Home Made Chicken and Dumplings

I have been craving some good, old fashioned, chicken and dumplings.  A southern comfort food if there ever was one.  I’m just an okay cook, and I’ve never been able to master the art of the dumpling.  I tried drop dumplings made from biscut dough, but they always turn out tasting doughy and uncooked.  I’ve tried using dry pasta in the place of dumplings, but the broth never made the great gravy that I like in chicken and dumplings.



I was considering just giving in and buying a can of Dinty Moore dumplings, but they are not old fashioned and they do not taste like “home.”

So I decided to try one more time.

I found a simple recipe, and tweaked it a little to fit my taste more.  Turns out to be really good!

Here is what I did:

Chicken and Dumplings

INGREDIENTS

about 3 cups of cooked chicken (I used the meat from a small rotisserie chicken)
3 cups chicken broth
3 cups water
2 cups flour (plus extra)
2 Tbs. butter
1/2 tsp. baking powder
salt and pepper to taste
a cup of milk



DIRECTIONS

  1.  Combine your dry ingredients (flour, baking powder and salt/pepper) in a mixing bowl.
  2. Cut in your butter.
    (To cut in your butter you literally cut it into small pieces.  Put those pieces in your flour and coat them well.  Then further smush them with a for or a pastry cutter until the butter is broken up and distributed evenly though the dough.)
  3. Stir in the milk until the dough forms a ball.  (you might not need the whole cup)
  4. Now this is where the extra flour comes in.  You should heavily flour your work surface, and turn the dough out on it.  Using a heavily floured rolling pin, roll the dough out flat.  (the excess flour keeps your dough from sticking to everything, but also serves another purpose you’ll see later)
  5. Now, using a knife or pizza cutter, cut your dumplings.  You can make them as large or as small as you want them to be.  2×2 would be an average size.
  6. If you are cooking them now, use a floured spatula to put on a floured plate.  You can stack them in layers, just make sure to add more flour between the layers.  If you are going to freeze then for later use, put them on a cookie sheet between layers of waxed paper (heavily floured of course).
  7. Pour your broth and water into a large pot and bring to a boil.  Add your dumplings into the boiling broth one at a time, stirring constantly to keep them from clumping together.  Once they are all in continue to boil 20 to 30 minutes, or until the dough tastes done. This is where all that extra flour really comes into play.  It thickens the broth into a nice gravy.
  8. Add chicken and boil a little longer (to heat chicken.)

 






  • Comments

    1. Profile photo of Rex Trulove
      Rex Trulove

      I’ve always loved chicken and dumplings and have never made it as good as my mother. However, it is simply too hot for me to make any. I did come up with a recipe for it, though not as good as Mom’s (and she took her secret with her to her grave), but I probably won’t have any until early November, when it has cooled down. 🙁

      1. Profile photo of Nona
        Nona Post author

        Nothing will ever be as good as moms. Or, in my case, Aunt Lavins. But…I was in need of some comfort food.

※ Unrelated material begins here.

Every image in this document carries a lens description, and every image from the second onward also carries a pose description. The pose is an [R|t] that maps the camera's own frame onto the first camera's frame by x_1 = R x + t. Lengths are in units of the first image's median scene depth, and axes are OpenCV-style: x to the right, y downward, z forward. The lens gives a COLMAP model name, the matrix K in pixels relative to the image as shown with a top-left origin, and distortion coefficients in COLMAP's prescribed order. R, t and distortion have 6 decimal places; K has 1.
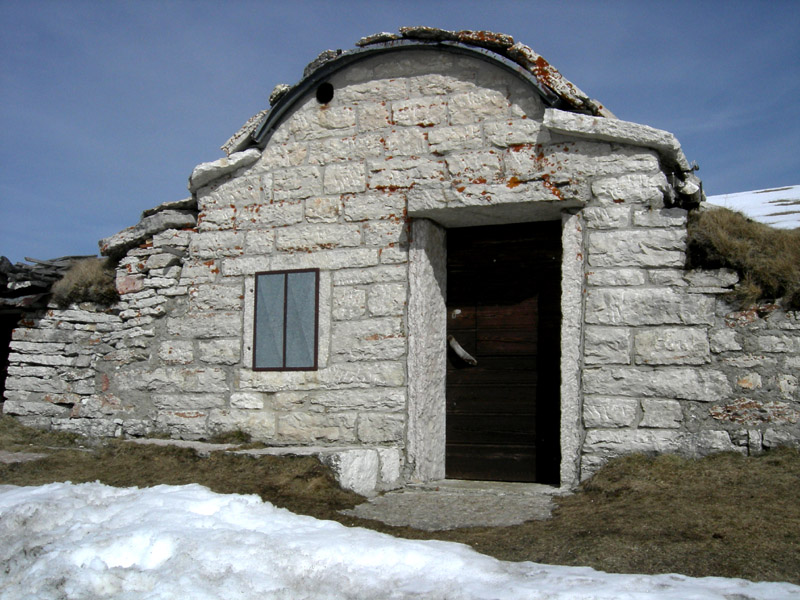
lens RADIAL K [[867.2, 0, 400.0], [0, 867.2, 300.0], [0, 0, 1]] dist [-0.131577, -0.004187]
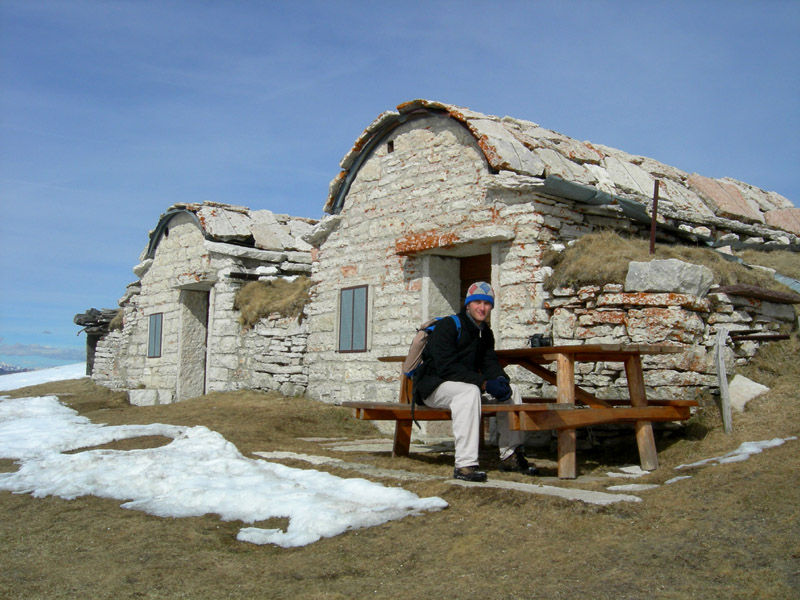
lens RADIAL K [[867.2, 0, 400.0], [0, 867.2, 300.0], [0, 0, 1]] dist [-0.131577, -0.004187]
pose [[0.868098, -0.055909, -0.493234, 1.567705], [0.070603, 0.997442, 0.011200, -0.050334], [0.491346, -0.044546, 0.869824, -0.652264]]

    2. Profile photo of Eva James
      Eva James

      Those sound good. My grandmother always just used eggs and flour. Amount of eggs is according to how big a pot you want to make then just mix flour in until the dough is stiff. Other than that its the same as you did. Roll out cut and boil

    3. Profile photo of Andria Perry
      Andria Perry

      I make them the sloppy way but that is another post.

      I would have loved a bowl for these for dinner!

      I shared this article by tweeting, face, G+, pinned, stumbled and tumblr`ed 🙂

    4. Profile photo of Kyla Matton Osborne
      Kyla Matton Osborne

      This is very different from the dumplings I’ve made. Ours are dropped from a spoon, so I’m not sure you could freeze them. And they have to sit on top of something solid, so they’re not sinking into the liquid. You want them to sort of dry out and puff up during the cooking.

      I’ll have to try your recipe out! I love the idea of freezing them for later 🙂

      1. Profile photo of Nona
        Nona Post author

        Well, most of my family won’t eat anything I cook. I do share with my mother in law quite often though.

        She got half of these dumplings. And half a loaf of fresh baked bread today.